Appetite suppressants that help after over-indulgence are:

  • bergamot,
  • juniper,
  • lavender and
  • celery seed oils.

Oils that relieve bloating and nausea are:

  • cardamom,
  • cinnamon,
  • ginger,
  • chamomile and
  • peppermint oils.

Hangovers, fatigue and headaches can be relieved with one or a combination of:

  • eucalyptus,
  • fennel,
  • lavender,
  • marjoram,
  • peppermint,
  • rosemary,
  • ginger and
  • lemon oils.

And of course along with the sugar roller coaster and impending winter comes a tendency towards depression. Depression when coming down from a sugar high can be turned around with the aid of a combination including: bergamot, clary sage, geranium, jasmine, melissa, lavender, neroli, rose, sandalwood and ylang-ylang. Yet, autumn depression can be an emotional thing, again related to the loss of an easy summer lifestyle. With winter coming on and the promise of shortened days and cold nights, we often feel a low grade, endogenous sense of anxiety and constriction. This could possibly be related to a lack of serotonin and serotonin polymorphisms.
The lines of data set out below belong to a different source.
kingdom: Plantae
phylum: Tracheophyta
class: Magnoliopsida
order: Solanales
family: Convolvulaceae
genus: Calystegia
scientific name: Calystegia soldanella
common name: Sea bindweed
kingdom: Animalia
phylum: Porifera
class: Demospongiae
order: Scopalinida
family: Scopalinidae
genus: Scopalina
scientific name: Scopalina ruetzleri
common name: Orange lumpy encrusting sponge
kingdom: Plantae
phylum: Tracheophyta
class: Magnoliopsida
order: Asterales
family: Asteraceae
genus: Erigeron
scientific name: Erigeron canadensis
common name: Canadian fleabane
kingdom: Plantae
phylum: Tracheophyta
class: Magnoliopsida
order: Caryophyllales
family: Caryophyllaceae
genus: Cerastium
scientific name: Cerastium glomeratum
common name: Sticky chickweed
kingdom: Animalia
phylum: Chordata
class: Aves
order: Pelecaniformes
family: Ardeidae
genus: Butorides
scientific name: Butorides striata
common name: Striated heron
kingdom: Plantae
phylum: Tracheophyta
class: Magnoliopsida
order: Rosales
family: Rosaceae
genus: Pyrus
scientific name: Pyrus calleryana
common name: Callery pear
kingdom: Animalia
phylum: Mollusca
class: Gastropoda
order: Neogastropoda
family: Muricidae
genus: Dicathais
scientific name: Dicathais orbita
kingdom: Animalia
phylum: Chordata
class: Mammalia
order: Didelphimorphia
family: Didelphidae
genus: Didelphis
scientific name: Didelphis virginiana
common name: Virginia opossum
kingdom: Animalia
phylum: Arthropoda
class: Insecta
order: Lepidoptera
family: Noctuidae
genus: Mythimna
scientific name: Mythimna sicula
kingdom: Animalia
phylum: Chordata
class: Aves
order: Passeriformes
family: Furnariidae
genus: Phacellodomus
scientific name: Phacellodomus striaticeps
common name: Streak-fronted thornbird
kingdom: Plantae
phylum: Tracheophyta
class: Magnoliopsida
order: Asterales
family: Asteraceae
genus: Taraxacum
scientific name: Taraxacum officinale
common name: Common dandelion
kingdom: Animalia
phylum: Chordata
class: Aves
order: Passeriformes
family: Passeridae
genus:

Serotonin is the “feel good” hormone in the body and when the uptake of this hormone is challenged by the change in circadian rhythms, then symptoms like depression can set in. Conventional medicine would prescribe an anti-depressant that blocks the uptake of serotonin in the body, leaving higher levels for the brain. But often, conventional medications can have detrimental side effects. And this is where aromatherapy’s essential oils can help for depression! Essential oils, when inhaled, head straight for the limbic system, which because of its relationship to the endocrine system allows for balanced hormone production and release. When we stimulate the hypothalamus part of the limbic system, we return it to “set point” much like a thermostat adjusting hot and cold. Among other things, the hypothalamus regulates hunger, thirst and response to pleasure and pain, which are key factors in depression. Essential oils that can assist in relieving depression are basil, bergamot, chamomile, clary sage, geranium, jasmine, lavender, melissa, neroli, patchouli, rose, sandalwood, and ylang ylang.

But autumn is not all about doom and gloom because summer is over and winter is coming… Autumn is about harvest and reaping the success of the summer growth and storing away the bounty of a fruitful garden. Autumn is a time of change and there is a natural energy to encourage the storing away of summer bounty (and bathing suits) and the settling into a more uniform life. It is part of the harmonic flow of the earth.